(Dataset entries)
Start of Block

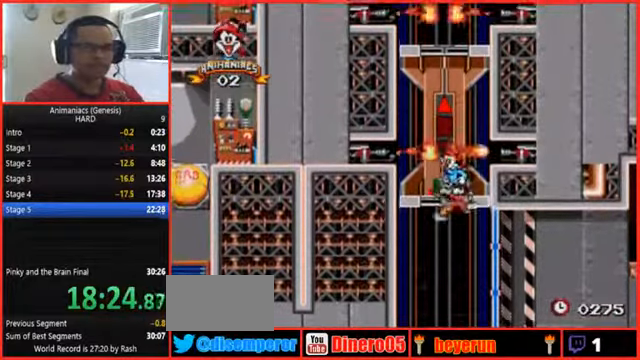
Gameplay with a controller (Nintendo layout); each line is a JSON object with the inputs held at the frame after it. "events" lists button and stick changes between this image and that frame as [ms after this image, input, new state], when the widget could be followed in between. Not read: L3 R3 START X.
{"buttons": [], "events": []}
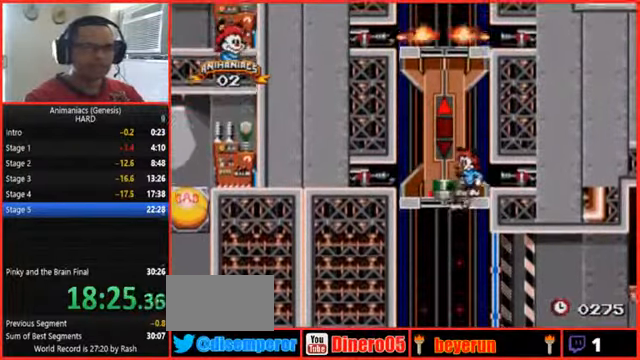
{"buttons": ["B"], "events": [[333, "B", "down"]]}
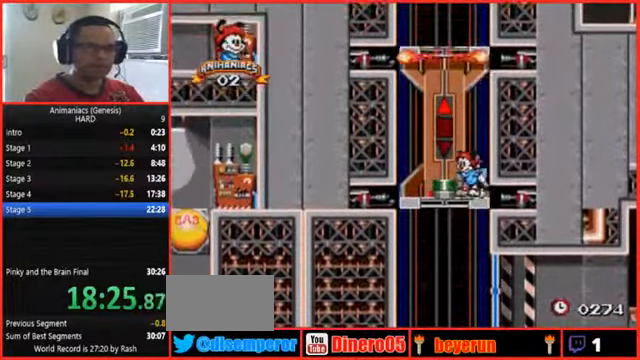
{"buttons": ["B"], "events": [[200, "DPAD_LEFT", "down"], [300, "DPAD_LEFT", "up"], [300, "L1", "down"], [367, "L1", "up"]]}
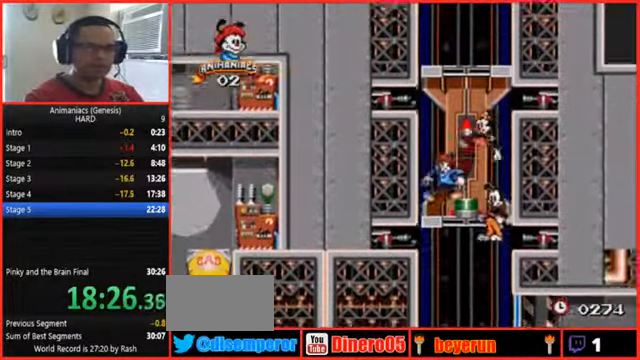
{"buttons": ["DPAD_RIGHT"], "events": [[100, "B", "up"], [300, "DPAD_RIGHT", "down"]]}
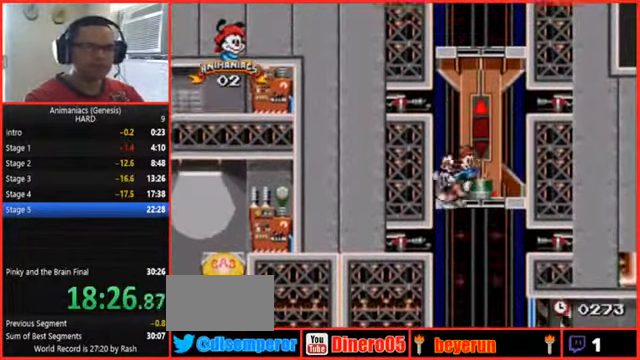
{"buttons": []}
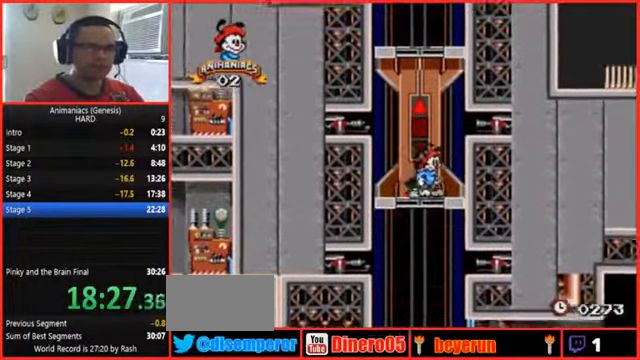
{"buttons": [], "events": []}
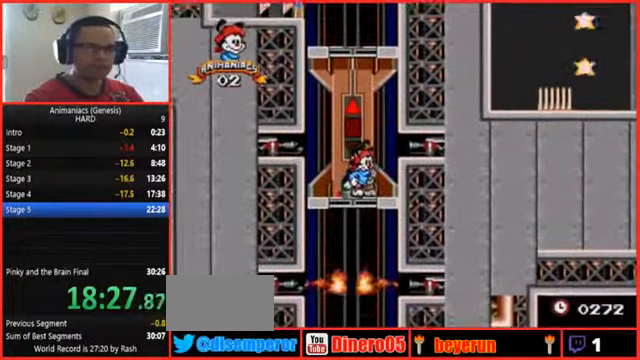
{"buttons": [], "events": []}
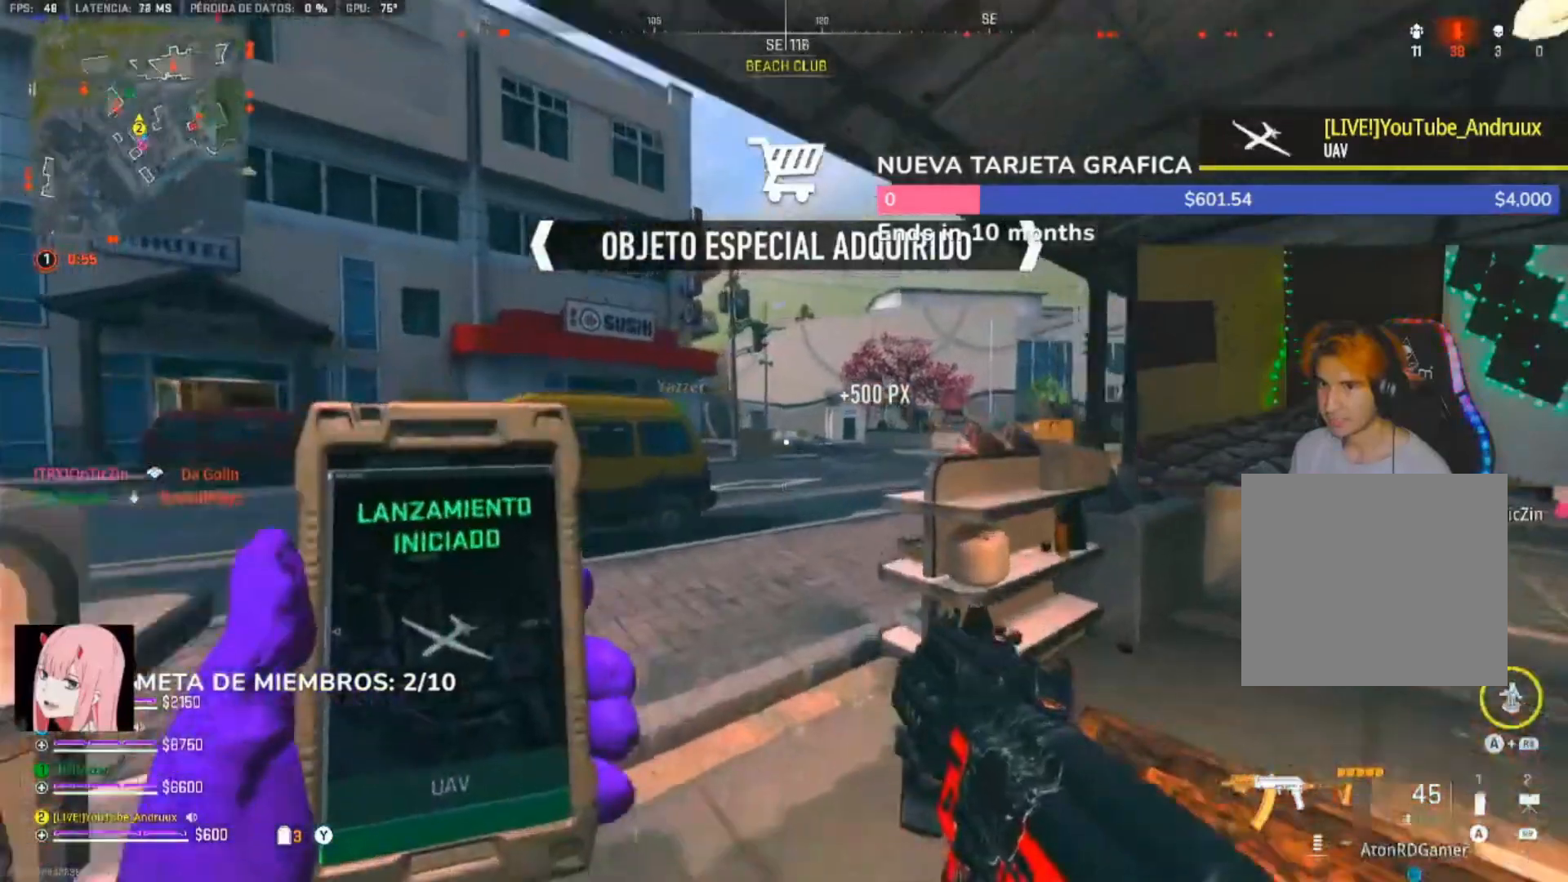
Gameplay with a controller (Xbox layout); each line is a JSON object with the inputs held at the frame after it. "events" lists button and stick changes between this image and that frame as [ms after this image, input, new state], when the widget could be followed in between.
{"buttons": [], "left_stick": "up", "right_stick": "center", "events": [[17, "L3", "up"], [117, "L3", "down"], [183, "L3", "up"], [183, "right_stick", "right"], [250, "left_stick", "up"], [350, "L3", "down"], [383, "right_stick", "center"], [450, "L3", "up"]]}
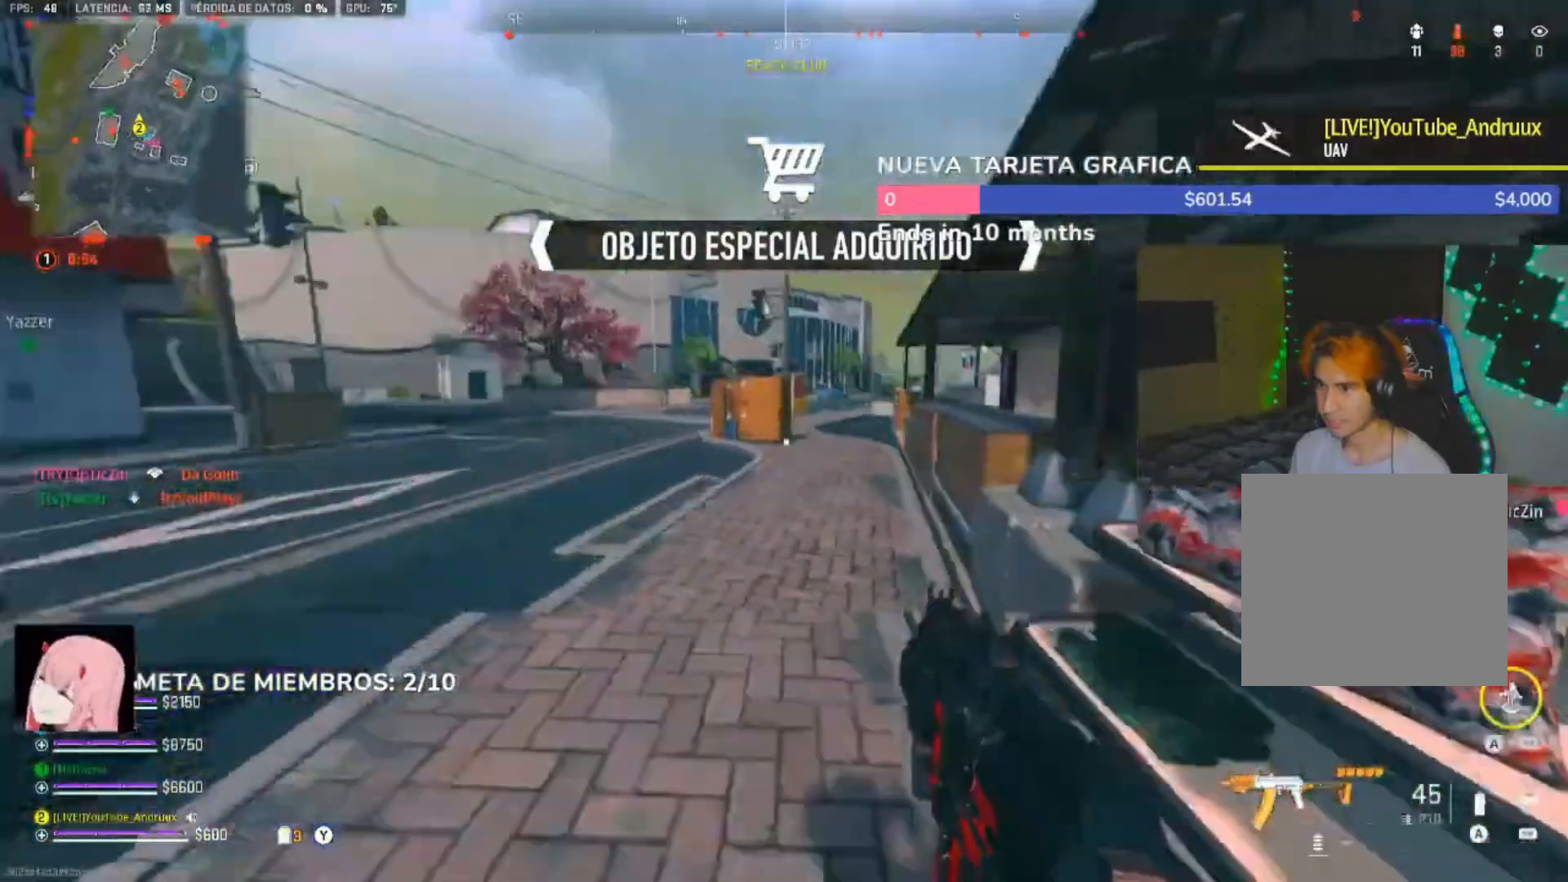
{"buttons": ["L3"], "left_stick": "up", "right_stick": "center", "events": [[17, "L3", "down"], [117, "L3", "up"], [117, "right_stick", "right"], [183, "right_stick", "center"], [217, "L3", "down"], [317, "L3", "up"], [417, "L3", "down"]]}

End of Block

## Your goal
Please copy each line of the records above that holds the word "after".

## Answer to the problem
Gameplay with a controller (Nintendo layout); each line is a JSON object with the inputs held at the frame after it. "events" lists button and stick changes between this image and that frame as [ms after this image, input, new state], when the widget could be followed in between. Not read: L3 R3 START X.
Gameplay with a controller (Xbox layout); each line is a JSON object with the inputs held at the frame after it. "events" lists button and stick changes between this image and that frame as [ms after this image, input, new state], when the widget could be followed in between.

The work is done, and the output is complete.